To some the lawsuit may seem a bit like tit-for-tat, as the university recently sued Young over some of his more zealous protesting activities — which include the sledge-hammering of an automobile near campus. University spokesperson Marie Felde characterized it as “a very curious lawsuit.”
And Young himself has even conceded that it is in part a “payback” for being sued by the university.
But the point of law, if proved by Young, could potentially have larger implications.
Young is accusing Berdahl of lying and misleading the public about how much housing the university has created for its students and how many parking spots it has been forced to give up.
“I’ve told both of these guys (Chancellor Berdahl and Transportation Director Nadesan Permaul) they need to rectify their errors, and they’ve chosen not to do that — so I’m suing,” Young said. “You can’t say anything that’s likely to mislead. He told the public that the university lost 1,000 parking spots but they lost 64 parking spots. He also said ‘we’ve achieved 3,200 to 3,400 beds’ and that is entirely untrue.”
Young says he believes the university has a responsibility to be a role model in the community and make an effort to create housing along transportation corridors and cut down on commuter traffic — from both students as well as staff. He also says he has attempted to get the chancellor to correct past statement but that the chancellor was largely unresponsive.
“He didn’t even give me an answer. He just says what he wants and does what he wants because he thinks there’s nothing anyone can do about it,” Young said. “ But I’m doing something about it.”
From the university’s standpoint, the lawsuit has not been viewed yet, so there was very little to comment on.
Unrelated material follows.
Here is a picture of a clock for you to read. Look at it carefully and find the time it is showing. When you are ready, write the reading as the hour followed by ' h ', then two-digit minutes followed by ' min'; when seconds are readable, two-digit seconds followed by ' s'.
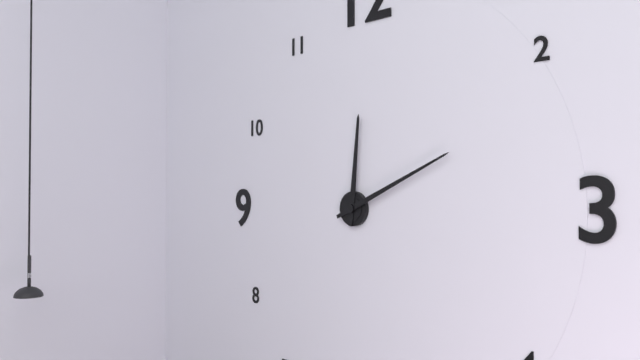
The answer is 12 h 11 min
But Felde did say, however, that she believes winning the lawsuit is not Young’s purpose for filing it.
“[Young] seems to have something of a personal crusade against Chancellor Berdahl,” she said.
Winning in court would be an uphill battle for Young.
Jan Whitaker of the First Amendment Coalition said she is unsure if the “fair business practices” rule that Young uses as the basis for his “fraud” lawsuit would necessarily apply to statements made by the chancellor.
The spirit of the law protects consumers from companies that make false claims about products. It is unknown whether a judge would extrapolate that to apply to intangibles such as housing.
“He’s clearly trying to cast himself in a very positive light,” Young said about Berdahl’s statements. “And the truth needs to come out.
“It’s incredibly significant that the leader of the university has said something that is not true and has refused to run a statement clearing it up,” he added.
However, the spoken word, printed words and product guarantees are not measured the same.
If Young is successful in proving his case that an official statement made by Chancellor Berdahl was “fraudulent,” a conscious attempt to mislead the public and an overstatement of services provided to the public, it would seem that the same rule would apply to cross the board — appointed and elected officials, police officers, corporate execs and perhaps even mail carriers would then be held “legally” responsible for telling the truth.
Another obstacle would simply be whether or not Berdahl ever made the statements.
University documents do not show that Berdahl has ever made the assertion that the university has created 3,200 new housing units. But documents do show that the university has prematurely counted unfinished units into its overall housing stock.
Young says he will be serving the Chancellor with papers within the next 30 days.